- Opening Delimiter -
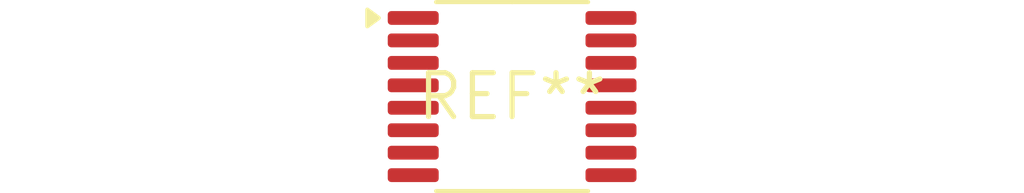
<source format=kicad_pcb>
(kicad_pcb (version 20240108) (generator pcbnew)

  (general
    (thickness 1.6)
  )

  (paper "A4")
  (layers
    (0 "F.Cu" signal)
    (31 "B.Cu" signal)
    (32 "B.Adhes" user "B.Adhesive")
    (33 "F.Adhes" user "F.Adhesive")
    (34 "B.Paste" user)
    (35 "F.Paste" user)
    (36 "B.SilkS" user "B.Silkscreen")
    (37 "F.SilkS" user "F.Silkscreen")
    (38 "B.Mask" user)
    (39 "F.Mask" user)
    (40 "Dwgs.User" user "User.Drawings")
    (41 "Cmts.User" user "User.Comments")
    (42 "Eco1.User" user "User.Eco1")
    (43 "Eco2.User" user "User.Eco2")
    (44 "Edge.Cuts" user)
    (45 "Margin" user)
    (46 "B.CrtYd" user "B.Courtyard")
    (47 "F.CrtYd" user "F.Courtyard")
    (48 "B.Fab" user)
    (49 "F.Fab" user)
    (50 "User.1" user)
    (51 "User.2" user)
    (52 "User.3" user)
    (53 "User.4" user)
    (54 "User.5" user)
    (55 "User.6" user)
    (56 "User.7" user)
    (57 "User.8" user)
    (58 "User.9" user)
  )

  (setup
    (pad_to_mask_clearance 0)
    (pcbplotparams
      (layerselection 0x00010fc_ffffffff)
      (plot_on_all_layers_selection 0x0000000_00000000)
      (disableapertmacros false)
      (usegerberextensions false)
      (usegerberattributes false)
      (usegerberadvancedattributes false)
      (creategerberjobfile false)
      (dashed_line_dash_ratio 12.000000)
      (dashed_line_gap_ratio 3.000000)
      (svgprecision 4)
      (plotframeref false)
      (viasonmask false)
      (mode 1)
      (useauxorigin false)
      (hpglpennumber 1)
      (hpglpenspeed 20)
      (hpglpendiameter 15.000000)
      (dxfpolygonmode false)
      (dxfimperialunits false)
      (dxfusepcbnewfont false)
      (psnegative false)
      (psa4output false)
      (plotreference false)
      (plotvalue false)
      (plotinvisibletext false)
      (sketchpadsonfab false)
      (subtractmaskfromsilk false)
      (outputformat 1)
      (mirror false)
      (drillshape 1)
      (scaleselection 1)
      (outputdirectory "")
    )
  )

  (net 0 "")

  (footprint "TSSOP-16_4.4x5mm_P0.65mm" (layer "F.Cu") (at 0 0))

)

</source>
- Closing Delimiter -
### Exercise prompt
Output all the material verbatim, skipping every image.

### Completed exercise
<source format=kicad_pcb>
(kicad_pcb (version 20240108) (generator pcbnew)

  (general
    (thickness 1.6)
  )

  (paper "A4")
  (layers
    (0 "F.Cu" signal)
    (31 "B.Cu" signal)
    (32 "B.Adhes" user "B.Adhesive")
    (33 "F.Adhes" user "F.Adhesive")
    (34 "B.Paste" user)
    (35 "F.Paste" user)
    (36 "B.SilkS" user "B.Silkscreen")
    (37 "F.SilkS" user "F.Silkscreen")
    (38 "B.Mask" user)
    (39 "F.Mask" user)
    (40 "Dwgs.User" user "User.Drawings")
    (41 "Cmts.User" user "User.Comments")
    (42 "Eco1.User" user "User.Eco1")
    (43 "Eco2.User" user "User.Eco2")
    (44 "Edge.Cuts" user)
    (45 "Margin" user)
    (46 "B.CrtYd" user "B.Courtyard")
    (47 "F.CrtYd" user "F.Courtyard")
    (48 "B.Fab" user)
    (49 "F.Fab" user)
    (50 "User.1" user)
    (51 "User.2" user)
    (52 "User.3" user)
    (53 "User.4" user)
    (54 "User.5" user)
    (55 "User.6" user)
    (56 "User.7" user)
    (57 "User.8" user)
    (58 "User.9" user)
  )

  (setup
    (pad_to_mask_clearance 0)
    (pcbplotparams
      (layerselection 0x00010fc_ffffffff)
      (plot_on_all_layers_selection 0x0000000_00000000)
      (disableapertmacros false)
      (usegerberextensions false)
      (usegerberattributes false)
      (usegerberadvancedattributes false)
      (creategerberjobfile false)
      (dashed_line_dash_ratio 12.000000)
      (dashed_line_gap_ratio 3.000000)
      (svgprecision 4)
      (plotframeref false)
      (viasonmask false)
      (mode 1)
      (useauxorigin false)
      (hpglpennumber 1)
      (hpglpenspeed 20)
      (hpglpendiameter 15.000000)
      (dxfpolygonmode false)
      (dxfimperialunits false)
      (dxfusepcbnewfont false)
      (psnegative false)
      (psa4output false)
      (plotreference false)
      (plotvalue false)
      (plotinvisibletext false)
      (sketchpadsonfab false)
      (subtractmaskfromsilk false)
      (outputformat 1)
      (mirror false)
      (drillshape 1)
      (scaleselection 1)
      (outputdirectory "")
    )
  )

  (net 0 "")

  (footprint "TSSOP-16_4.4x5mm_P0.65mm" (layer "F.Cu") (at 0 0))

)

</source>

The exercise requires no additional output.